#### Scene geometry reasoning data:
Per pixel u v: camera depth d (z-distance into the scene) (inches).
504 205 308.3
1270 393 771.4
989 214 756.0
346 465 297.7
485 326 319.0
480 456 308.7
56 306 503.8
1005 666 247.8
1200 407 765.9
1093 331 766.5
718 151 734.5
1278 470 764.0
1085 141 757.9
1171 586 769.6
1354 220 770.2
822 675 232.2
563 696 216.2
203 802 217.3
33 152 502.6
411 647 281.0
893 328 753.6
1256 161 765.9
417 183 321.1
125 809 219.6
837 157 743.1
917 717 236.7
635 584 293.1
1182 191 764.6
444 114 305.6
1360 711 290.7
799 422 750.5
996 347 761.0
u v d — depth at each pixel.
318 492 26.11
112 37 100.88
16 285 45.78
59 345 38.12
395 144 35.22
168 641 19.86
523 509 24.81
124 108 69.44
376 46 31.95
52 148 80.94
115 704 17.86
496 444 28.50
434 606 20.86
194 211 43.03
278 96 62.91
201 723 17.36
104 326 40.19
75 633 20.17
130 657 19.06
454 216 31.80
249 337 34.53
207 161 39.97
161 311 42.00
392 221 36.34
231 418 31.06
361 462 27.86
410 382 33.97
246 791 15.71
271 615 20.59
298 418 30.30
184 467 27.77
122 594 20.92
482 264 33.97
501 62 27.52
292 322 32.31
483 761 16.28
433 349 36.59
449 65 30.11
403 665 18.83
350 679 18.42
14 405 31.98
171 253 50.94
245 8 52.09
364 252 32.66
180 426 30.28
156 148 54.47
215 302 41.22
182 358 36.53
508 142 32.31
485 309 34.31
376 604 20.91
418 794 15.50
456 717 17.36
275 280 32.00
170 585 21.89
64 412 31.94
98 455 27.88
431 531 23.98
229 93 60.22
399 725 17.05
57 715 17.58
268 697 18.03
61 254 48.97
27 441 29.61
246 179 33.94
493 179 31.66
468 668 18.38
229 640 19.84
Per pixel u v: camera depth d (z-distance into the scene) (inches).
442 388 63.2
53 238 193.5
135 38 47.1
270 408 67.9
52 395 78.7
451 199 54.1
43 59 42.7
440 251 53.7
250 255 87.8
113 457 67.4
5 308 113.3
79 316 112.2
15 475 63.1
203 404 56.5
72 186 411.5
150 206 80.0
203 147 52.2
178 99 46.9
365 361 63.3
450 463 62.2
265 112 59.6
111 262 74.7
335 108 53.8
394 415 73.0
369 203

#### Task instructions:
The records above need to be duplicated. Keep every word unchanged.

#### Reply to the exercise:
Per pixel u v: camera depth d (z-distance into the scene) (inches).
504 205 308.3
1270 393 771.4
989 214 756.0
346 465 297.7
485 326 319.0
480 456 308.7
56 306 503.8
1005 666 247.8
1200 407 765.9
1093 331 766.5
718 151 734.5
1278 470 764.0
1085 141 757.9
1171 586 769.6
1354 220 770.2
822 675 232.2
563 696 216.2
203 802 217.3
33 152 502.6
411 647 281.0
893 328 753.6
1256 161 765.9
417 183 321.1
125 809 219.6
837 157 743.1
917 717 236.7
635 584 293.1
1182 191 764.6
444 114 305.6
1360 711 290.7
799 422 750.5
996 347 761.0
u v d — depth at each pixel.
318 492 26.11
112 37 100.88
16 285 45.78
59 345 38.12
395 144 35.22
168 641 19.86
523 509 24.81
124 108 69.44
376 46 31.95
52 148 80.94
115 704 17.86
496 444 28.50
434 606 20.86
194 211 43.03
278 96 62.91
201 723 17.36
104 326 40.19
75 633 20.17
130 657 19.06
454 216 31.80
249 337 34.53
207 161 39.97
161 311 42.00
392 221 36.34
231 418 31.06
361 462 27.86
410 382 33.97
246 791 15.71
271 615 20.59
298 418 30.30
184 467 27.77
122 594 20.92
482 264 33.97
501 62 27.52
292 322 32.31
483 761 16.28
433 349 36.59
449 65 30.11
403 665 18.83
350 679 18.42
14 405 31.98
171 253 50.94
245 8 52.09
364 252 32.66
180 426 30.28
156 148 54.47
215 302 41.22
182 358 36.53
508 142 32.31
485 309 34.31
376 604 20.91
418 794 15.50
456 717 17.36
275 280 32.00
170 585 21.89
64 412 31.94
98 455 27.88
431 531 23.98
229 93 60.22
399 725 17.05
57 715 17.58
268 697 18.03
61 254 48.97
27 441 29.61
246 179 33.94
493 179 31.66
468 668 18.38
229 640 19.84
Per pixel u v: camera depth d (z-distance into the scene) (inches).
442 388 63.2
53 238 193.5
135 38 47.1
270 408 67.9
52 395 78.7
451 199 54.1
43 59 42.7
440 251 53.7
250 255 87.8
113 457 67.4
5 308 113.3
79 316 112.2
15 475 63.1
203 404 56.5
72 186 411.5
150 206 80.0
203 147 52.2
178 99 46.9
365 361 63.3
450 463 62.2
265 112 59.6
111 262 74.7
335 108 53.8
394 415 73.0
369 203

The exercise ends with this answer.